Пётр защищал не себя: он защищал учителя, и защищал в ту минуту, когда учителя уводили на смерть, — то есть в единственном случае, когда обнажить оружие кажется бесспорным. Христианская история не сделала из этой сцены отказа от войны. У христиан есть и свои капитаны, знающие больше прочих, и свои книги, в которых павшие по ту сторону пересчитаны так, что их почти не остаётся: неверные, схизматики, безбожники — убитые есть, а людей в этой графе нет. Во что это обошлось, будет видно дальше. Но сцена в саду стоит у самого начала, и её не вычеркнули.
Пётр думал о защите. Христос вернул ему того, кого он ранил.
Сила не зла сама по себе. Иногда между нападающим и жертвой можно встать только телом, и отказ от сопротивления тоже имеет цену — платит её, как правило, не тот, кто отказался. Но у защиты есть форма, и форма эта узкая. Она начинается с того, кого защищают, а не с величия защитника; цель её сжимается до одного — остановить нападение; и когда угроза прекратилась, право на удар прекращается вместе с ней, в ту же секунду, без продолжения.
Перед мечом стоит конкретный человек.
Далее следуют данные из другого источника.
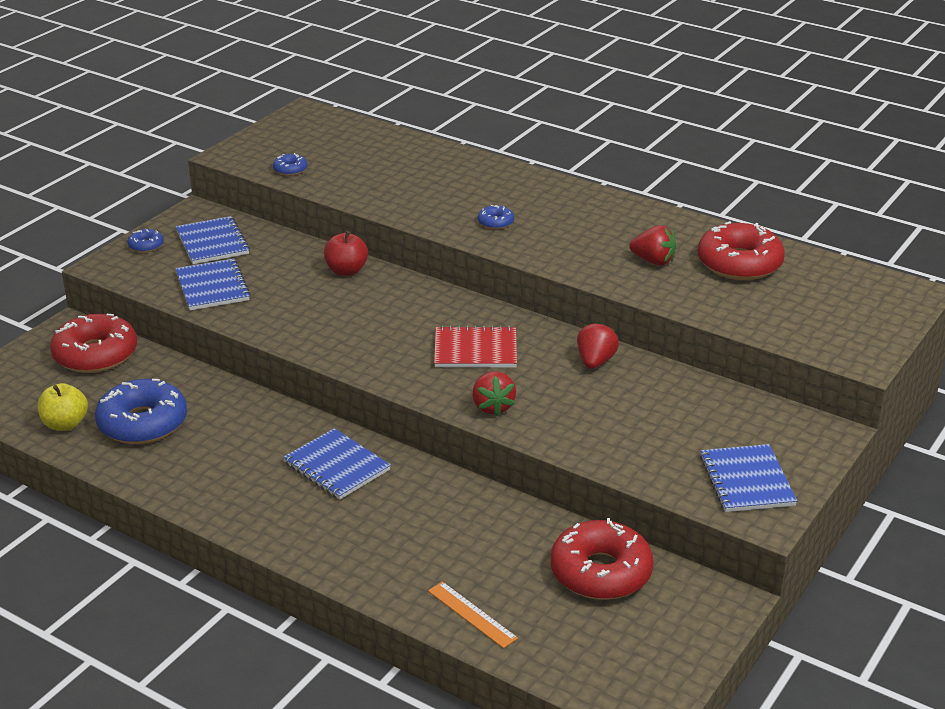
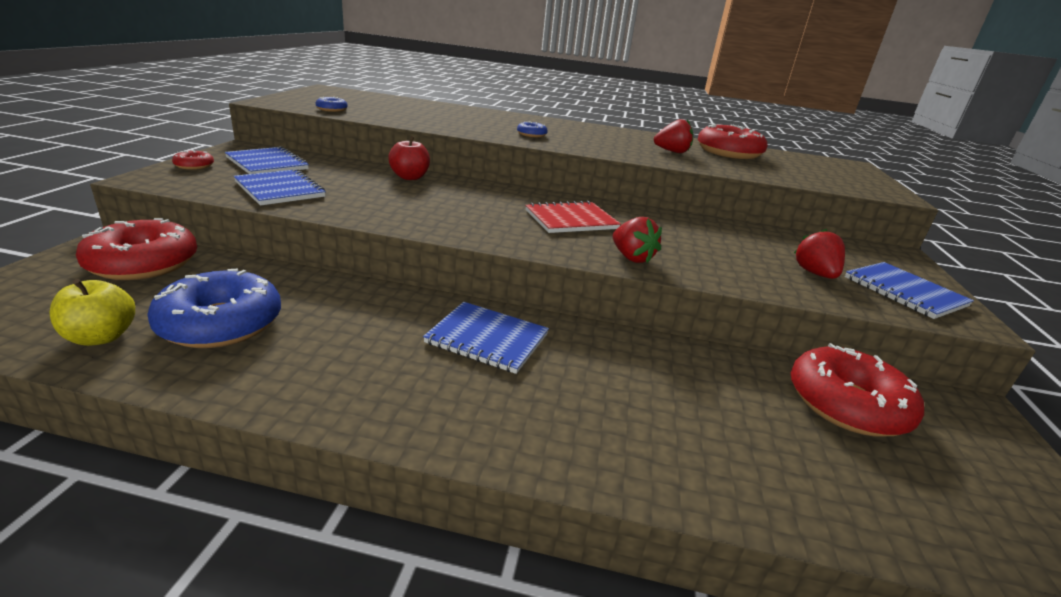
camera: 25 degrees left, 5 degrees down
(146, 246) = (194, 166): blue donut -> red donut
(472, 614) = (788, 491): orange ruler -> none
(595, 361) = (675, 222): red strawberry -> red strawberry (815, 274)

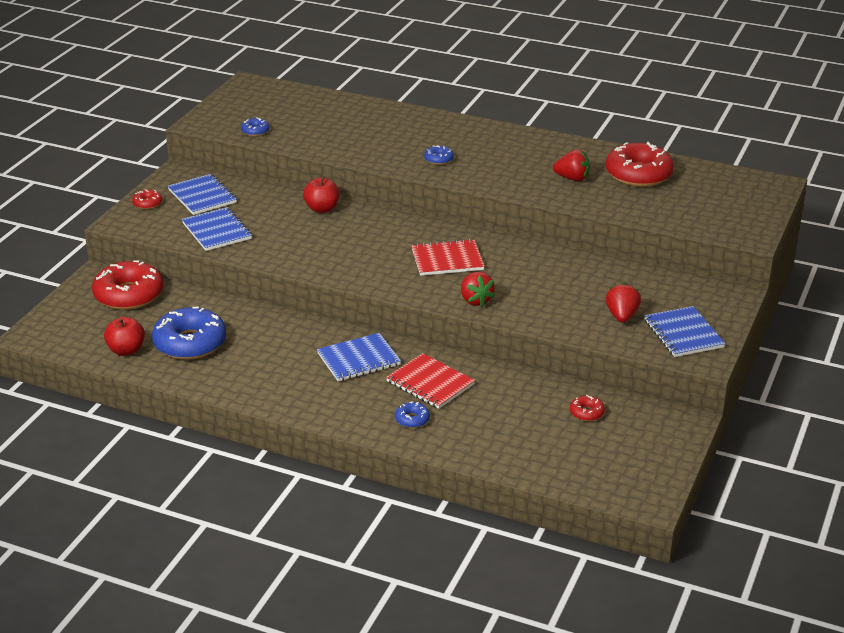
camera: 15 degrees right, 5 degrees up
(101, 337) = (126, 350): yellow apple -> red apple
(487, 339) = (358, 359): blue notebook -> blue notebook turned 60 degrees counterclockwise
(604, 369) = (430, 383): none -> red notebook
(608, 434) = (412, 419): none -> blue donut
(847, 404) = (586, 413): red donut -> red donut, size x0.45

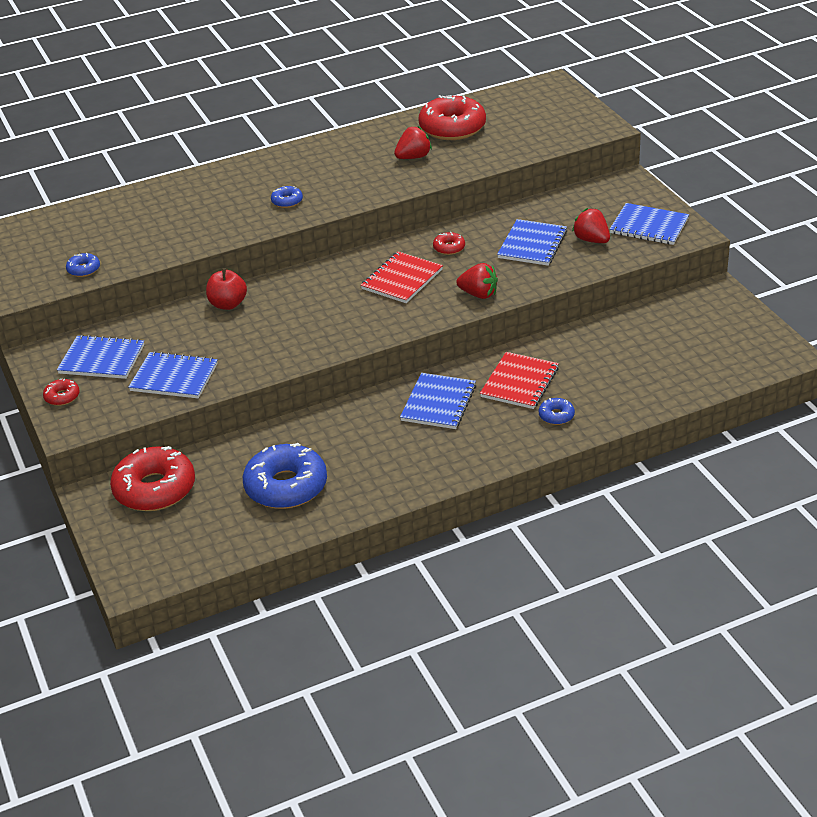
camera: 45 degrees left, 5 degrees up
(126, 350) = (243, 531): red apple -> none
(430, 383) = (519, 382): red notebook -> red notebook turned 60 degrees counterclockwise
(574, 292) = (532, 244): none -> blue notebook
(586, 413) = (652, 328): red donut -> red donut (449, 248)

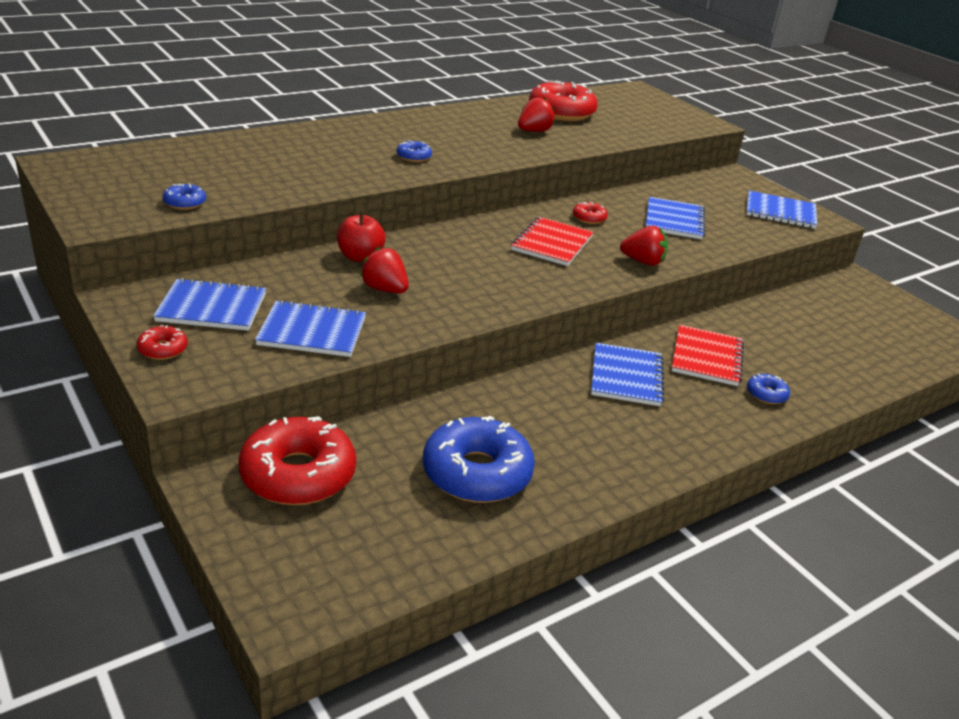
camera: 15 degrees left, 5 degrees down
(591, 240) = (731, 220): red strawberry -> red strawberry (385, 289)

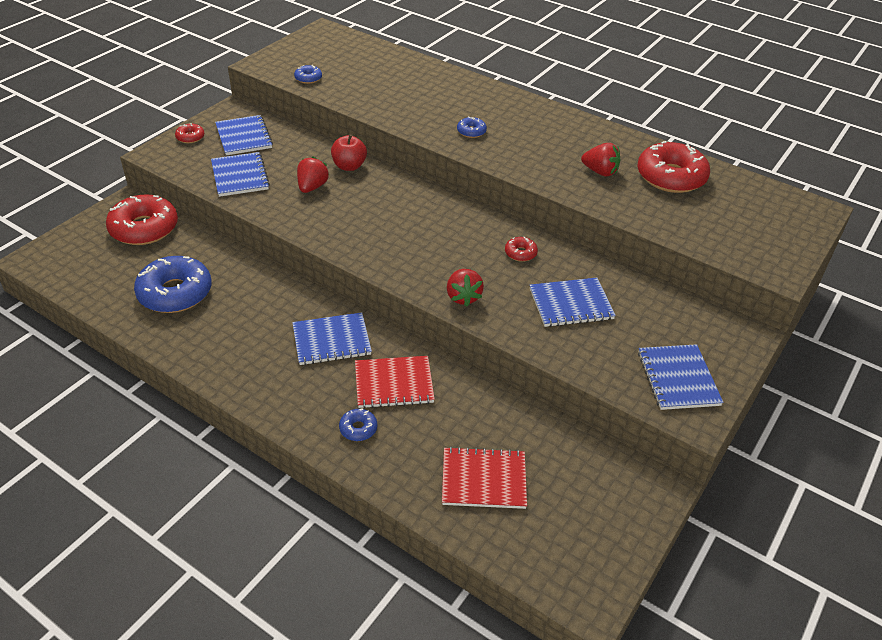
camera: 70 degrees right, 10 degrees up
(552, 243) = (450, 243): red notebook -> red notebook (484, 479)

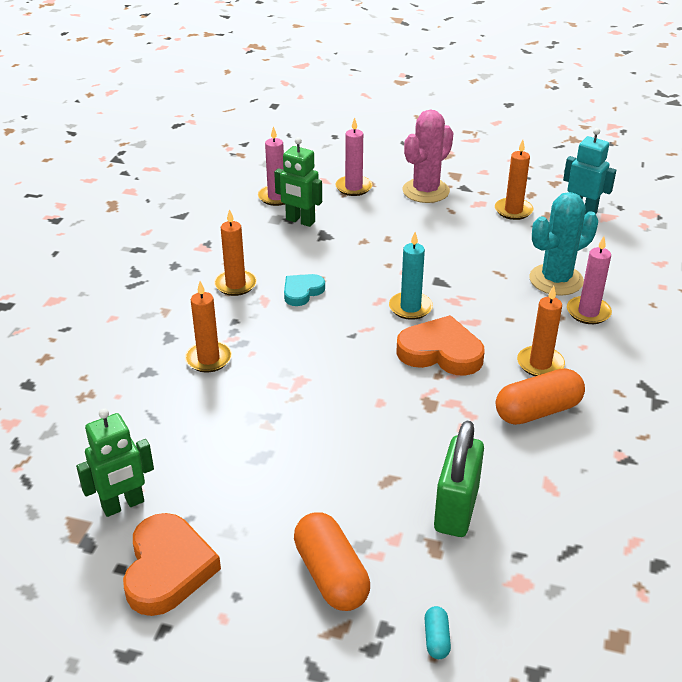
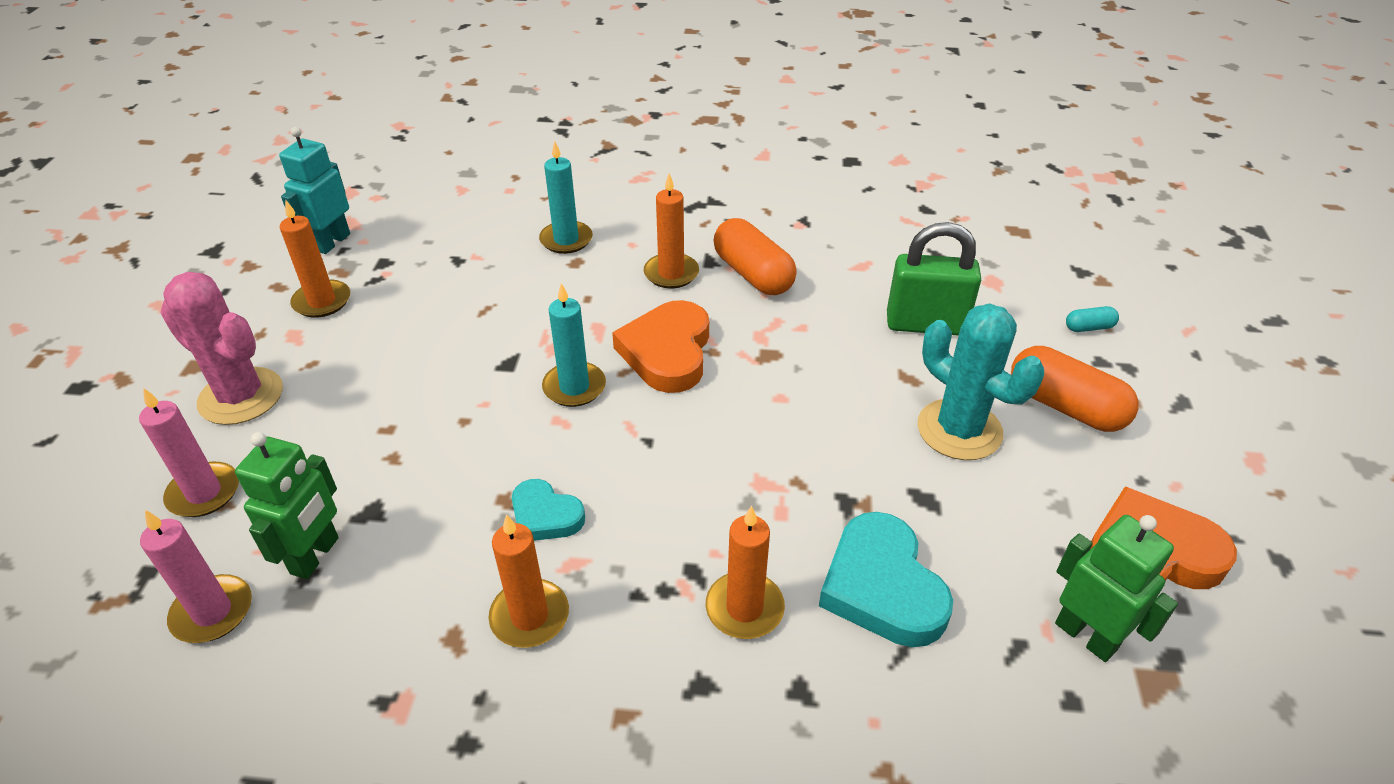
camera: 100 degrees left, 5 degrees up
(199, 418) = (882, 587): none -> turquoise heart
(331, 575) = (1065, 407): orange capsule -> orange capsule turned 75 degrees clockwise
(556, 280) = (500, 263): turquoise cactus -> turquoise cactus (959, 430)
(588, 312) = (566, 240): pink candle -> turquoise candle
Его нельзя уменьшить до доли и нельзя назвать удар милосердием, забыв про кровь. Никто из нас не знает того, что знал капитан: ни замысла другого достоверно, ни последствий, ни собственных мотивов до конца. Именно поэтому спрашивать с руки приходится строже, а не мягче. Бог в грозе не освящает мою руку: Он не снимает с неё меч и не называет за меня того, кого я собираюсь ударить.
— У вас тут есть шаг, которого я не понимаю, — сказала Ксения. — Не «убить», а раньше. Тот, где живого человека называют не вполне человеком.
— Что в нём непонятного?
— Как это делается технически. Ведь ничего же не изменилось: он так же дышит, так же боится. Меняется одно слово в описании — и всё остальное перестаёт применяться. Вычислительно это дёшево: не нужно ничего опровергать, достаточно переклассифицировать.
— И поэтому так соблазнительно.
— И поэтому так надёжно. Ваши восемь монахов, я думаю, не лгали. Они честно считали по правильной формуле: убийство человека тяжело, значит, надо знать, сколько людей убито. Ошибка не в счёте, а в том, что; в него подставили: убитые тысячами были пересчитаны в полтора человека заранее, и это число вошло в формулу как данность, до всякого рассуждения.
Монах отказывается от меча — и остаётся в мире, где меч необходим для того, чтобы его монастырь стоял, а не горел. Долг этот он не отдаёт: он его перекладывает. Пища приходит от тех, кто пашет; безопасность — от тех, кто убивает и умирает. Отказ от оружия возможен ровно там, где оружие держит кто-то другой.
Отсюда и требование государя. Он не просит монаха воевать. Он просит сказать над войском слово — и получить взамен покровительство, землю, защиту стен. Сделка выглядит выгодной для обеих сторон и почти никогда не выглядит сделкой. Учение, которое отказалось убивать, научилось объяснять, почему убийство иногда не считается. Не потому, что предало себя. Потому что осталось жить среди людей, а люди воюют.
Через тысячу лет и в другой части света мысль пойдёт похожим путём — только считать будут не убитых, а спасаемых.